TO DO » From the MarkWest merger election announcement below, write out word for word the passage that begins with the words containing "Based on the" and ends with "described below.".

SELECTED EXCERPT »

————————

( BW)(CO-MARKWEST-ENERGY)(MWE)(MWP) MarkWest Announces Preliminary
Results of Merger Consideration Elections
Business Editors/Energy Editors
DENVER--(BUSINESS WIRE)--Feb. 21, 2008--MarkWest Energy Partners,
L.P. (NYSE:MWE) and MarkWest Hydrocarbon, Inc. (AMEX:MWP) today
announced the preliminary results of the merger consideration
elections for the previously announced Agreement and Plan of
Redemption and Merger (the "Redemption and Merger Agreement") between
the two companies.
Approximately 12,025,399 shares of MarkWest Hydrocarbon common
stock were outstanding on February 20, 2008, and entitled to
participate in the election of merger consideration. Of this amount,
preliminary tabulations indicate 1,767,805 shares elected to receive
cash consideration, 2,814,320 shares elected to receive common units
of MarkWest Energy Partners, 6,285,940 shares elected to receive the
stated consideration of 1.285 common units and $20.00 cash per share,
and 622,271 made no election. In addition, elections representing
535,063 shares were made pursuant to the notice of guaranteed delivery
procedure, of which preliminary tabulations indicate 25,516 shares
elected to receive cash, 267,764 shares elected to receive common
units of MarkWest Energy Partners, and 241,783 elected to receive the
stated consideration of 1.285 common units of MarkWest Energy Partners
and $20.00 cash per share.
Based on the preliminary tabulation of elections received prior to
the deadline for submitting merger consideration election forms under
the Redemption and Merger Agreement, the cash election is
oversubscribed by less than one percent. As a result of the
oversubscription, the elections will be subject to agreed-upon
proration procedures described in the Redemption and Merger Agreement.
MarkWest Hydrocarbon stockholders who elected to receive all of their
merger consideration in cash will receive a combination of cash
consideration and common unit consideration. However, the amount of
the oversubscription and the exact allocation of the merger
consideration will not be known until final results of the election
process are determined at the end of the guaranteed delivery period
described below.
With respect to the elections that were made pursuant to the
notice of guaranteed delivery procedure, which elections may be
duplicative and supersede the prior election, such procedure requires
the delivery of the share certificates representing such shares of
MarkWest Hydrocarbon common stock (or a confirmation evidencing the
book-entry transfer of such shares) to the exchange agent by 5:00
p.m., New York City time, on February 25, 2008. If the exchange agent
does not receive the required stock certificates or confirmation by
the guaranteed delivery deadline with respect to any such election,
the shares of MarkWest Hydrocarbon common stock subject to such
election will be treated as shares that did not make a valid election.
After the final results of the merger consideration election
process are determined following the expiration of the guaranteed
delivery period, the actual merger consideration and the cash and
common unit allocation will be computed using the formula contained in
the Redemption and Merger Agreement. The formula will be based on,
among other things, the actual number of shares of MarkWest
Hydrocarbon common stock outstanding immediately prior to the
completion of the transaction, the final results of the election
process, and the volume weighted average price of MarkWest Energy
Partners common units during the ten-day trading period ending Friday,
February 15, 2008, of $32.25.

————————

DATASET EXCERPTS »
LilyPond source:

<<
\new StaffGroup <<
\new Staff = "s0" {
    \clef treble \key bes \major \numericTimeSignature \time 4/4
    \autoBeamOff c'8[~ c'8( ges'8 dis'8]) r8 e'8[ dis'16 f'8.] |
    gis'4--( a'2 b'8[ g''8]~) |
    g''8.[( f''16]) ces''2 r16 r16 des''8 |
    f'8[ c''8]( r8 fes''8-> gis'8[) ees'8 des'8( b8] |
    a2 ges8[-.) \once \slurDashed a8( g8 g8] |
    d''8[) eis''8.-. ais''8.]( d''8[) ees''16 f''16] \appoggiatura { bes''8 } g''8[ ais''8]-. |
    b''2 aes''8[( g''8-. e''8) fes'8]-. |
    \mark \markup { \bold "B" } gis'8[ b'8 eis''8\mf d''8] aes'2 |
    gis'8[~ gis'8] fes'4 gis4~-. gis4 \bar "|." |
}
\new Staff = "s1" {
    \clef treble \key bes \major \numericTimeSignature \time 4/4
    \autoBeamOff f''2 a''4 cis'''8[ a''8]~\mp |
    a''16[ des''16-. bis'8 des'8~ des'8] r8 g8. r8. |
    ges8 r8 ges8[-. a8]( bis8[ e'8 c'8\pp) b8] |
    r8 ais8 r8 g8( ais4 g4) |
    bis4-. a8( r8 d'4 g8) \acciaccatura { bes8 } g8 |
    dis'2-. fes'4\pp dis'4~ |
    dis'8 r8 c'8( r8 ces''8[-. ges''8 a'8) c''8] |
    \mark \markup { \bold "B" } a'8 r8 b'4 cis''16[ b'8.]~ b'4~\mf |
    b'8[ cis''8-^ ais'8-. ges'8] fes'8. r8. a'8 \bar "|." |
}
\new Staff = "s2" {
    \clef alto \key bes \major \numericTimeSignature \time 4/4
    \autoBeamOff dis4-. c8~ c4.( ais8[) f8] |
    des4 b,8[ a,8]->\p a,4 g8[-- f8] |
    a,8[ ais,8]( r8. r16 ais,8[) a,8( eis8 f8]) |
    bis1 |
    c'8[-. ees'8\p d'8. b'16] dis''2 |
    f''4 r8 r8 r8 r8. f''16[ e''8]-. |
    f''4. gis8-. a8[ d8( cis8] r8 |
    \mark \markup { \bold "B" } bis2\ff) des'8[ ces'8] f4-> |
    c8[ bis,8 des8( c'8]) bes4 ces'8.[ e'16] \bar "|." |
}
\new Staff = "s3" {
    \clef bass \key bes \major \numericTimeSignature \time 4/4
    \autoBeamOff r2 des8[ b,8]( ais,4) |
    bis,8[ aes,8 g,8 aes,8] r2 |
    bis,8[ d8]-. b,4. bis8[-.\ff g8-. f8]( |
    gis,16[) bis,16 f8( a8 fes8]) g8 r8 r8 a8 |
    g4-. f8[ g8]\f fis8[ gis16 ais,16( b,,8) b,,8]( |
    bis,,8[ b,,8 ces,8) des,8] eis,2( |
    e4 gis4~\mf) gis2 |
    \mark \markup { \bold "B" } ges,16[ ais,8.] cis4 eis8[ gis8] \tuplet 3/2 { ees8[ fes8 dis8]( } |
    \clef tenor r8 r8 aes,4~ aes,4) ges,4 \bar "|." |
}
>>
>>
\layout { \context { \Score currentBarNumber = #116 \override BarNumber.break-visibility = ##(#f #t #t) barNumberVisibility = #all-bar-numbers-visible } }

————————

SOLVED EXERCISE »
Based on the preliminary tabulation of elections received prior to
the deadline for submitting merger consideration election forms under
the Redemption and Merger Agreement, the cash election is
oversubscribed by less than one percent. As a result of the
oversubscription, the elections will be subject to agreed-upon
proration procedures described in the Redemption and Merger Agreement.
MarkWest Hydrocarbon stockholders who elected to receive all of their
merger consideration in cash will receive a combination of cash
consideration and common unit consideration. However, the amount of
the oversubscription and the exact allocation of the merger
consideration will not be known until final results of the election
process are determined at the end of the guaranteed delivery period
described below.